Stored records
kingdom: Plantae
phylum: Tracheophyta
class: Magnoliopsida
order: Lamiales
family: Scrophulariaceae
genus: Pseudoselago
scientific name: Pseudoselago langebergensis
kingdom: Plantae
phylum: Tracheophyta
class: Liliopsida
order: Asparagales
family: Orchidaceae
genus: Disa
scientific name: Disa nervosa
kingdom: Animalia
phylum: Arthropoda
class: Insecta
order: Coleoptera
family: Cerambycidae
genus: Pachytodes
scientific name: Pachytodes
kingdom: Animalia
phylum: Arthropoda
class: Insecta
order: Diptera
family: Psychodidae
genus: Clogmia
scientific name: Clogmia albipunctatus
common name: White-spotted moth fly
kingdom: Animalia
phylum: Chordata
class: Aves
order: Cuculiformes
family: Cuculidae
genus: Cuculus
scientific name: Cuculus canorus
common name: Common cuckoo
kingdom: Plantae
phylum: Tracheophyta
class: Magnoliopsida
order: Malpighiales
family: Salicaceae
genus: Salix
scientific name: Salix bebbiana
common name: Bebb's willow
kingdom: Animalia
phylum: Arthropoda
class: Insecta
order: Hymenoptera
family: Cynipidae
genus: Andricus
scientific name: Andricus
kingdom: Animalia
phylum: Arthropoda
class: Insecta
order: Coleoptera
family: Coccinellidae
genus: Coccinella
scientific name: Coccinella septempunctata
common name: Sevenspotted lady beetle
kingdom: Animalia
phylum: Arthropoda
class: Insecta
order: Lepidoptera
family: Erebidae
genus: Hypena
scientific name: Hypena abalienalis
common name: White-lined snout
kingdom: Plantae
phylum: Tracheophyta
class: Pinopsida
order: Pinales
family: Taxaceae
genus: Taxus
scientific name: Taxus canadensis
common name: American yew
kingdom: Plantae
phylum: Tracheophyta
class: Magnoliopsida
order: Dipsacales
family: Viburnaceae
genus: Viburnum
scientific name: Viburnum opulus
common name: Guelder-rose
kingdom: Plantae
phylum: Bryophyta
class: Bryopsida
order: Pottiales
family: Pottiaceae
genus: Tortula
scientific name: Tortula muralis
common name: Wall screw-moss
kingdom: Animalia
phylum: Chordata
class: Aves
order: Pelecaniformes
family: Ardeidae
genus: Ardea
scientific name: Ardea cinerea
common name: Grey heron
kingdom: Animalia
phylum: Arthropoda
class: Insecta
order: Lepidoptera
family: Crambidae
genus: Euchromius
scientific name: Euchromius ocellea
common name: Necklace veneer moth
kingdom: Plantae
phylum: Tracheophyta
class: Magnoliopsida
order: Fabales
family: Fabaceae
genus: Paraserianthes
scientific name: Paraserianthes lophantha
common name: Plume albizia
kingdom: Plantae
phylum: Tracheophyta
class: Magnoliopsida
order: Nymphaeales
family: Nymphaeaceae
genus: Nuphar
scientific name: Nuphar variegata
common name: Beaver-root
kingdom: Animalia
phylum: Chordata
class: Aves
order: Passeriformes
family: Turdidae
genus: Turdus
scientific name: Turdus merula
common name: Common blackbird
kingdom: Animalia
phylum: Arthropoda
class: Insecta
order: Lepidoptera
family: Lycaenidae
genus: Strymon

PROBLEM ▸ Please copy, word for word, the stretch of the records from the line containing "common name: Common cuckoo" through the line containing "genus: Euchromius", including both of those lines.

ANSWER TO THIS PROBLEM ▸
common name: Common cuckoo
kingdom: Plantae
phylum: Tracheophyta
class: Magnoliopsida
order: Malpighiales
family: Salicaceae
genus: Salix
scientific name: Salix bebbiana
common name: Bebb's willow
kingdom: Animalia
phylum: Arthropoda
class: Insecta
order: Hymenoptera
family: Cynipidae
genus: Andricus
scientific name: Andricus
kingdom: Animalia
phylum: Arthropoda
class: Insecta
order: Coleoptera
family: Coccinellidae
genus: Coccinella
scientific name: Coccinella septempunctata
common name: Sevenspotted lady beetle
kingdom: Animalia
phylum: Arthropoda
class: Insecta
order: Lepidoptera
family: Erebidae
genus: Hypena
scientific name: Hypena abalienalis
common name: White-lined snout
kingdom: Plantae
phylum: Tracheophyta
class: Pinopsida
order: Pinales
family: Taxaceae
genus: Taxus
scientific name: Taxus canadensis
common name: American yew
kingdom: Plantae
phylum: Tracheophyta
class: Magnoliopsida
order: Dipsacales
family: Viburnaceae
genus: Viburnum
scientific name: Viburnum opulus
common name: Guelder-rose
kingdom: Plantae
phylum: Bryophyta
class: Bryopsida
order: Pottiales
family: Pottiaceae
genus: Tortula
scientific name: Tortula muralis
common name: Wall screw-moss
kingdom: Animalia
phylum: Chordata
class: Aves
order: Pelecaniformes
family: Ardeidae
genus: Ardea
scientific name: Ardea cinerea
common name: Grey heron
kingdom: Animalia
phylum: Arthropoda
class: Insecta
order: Lepidoptera
family: Crambidae
genus: Euchromius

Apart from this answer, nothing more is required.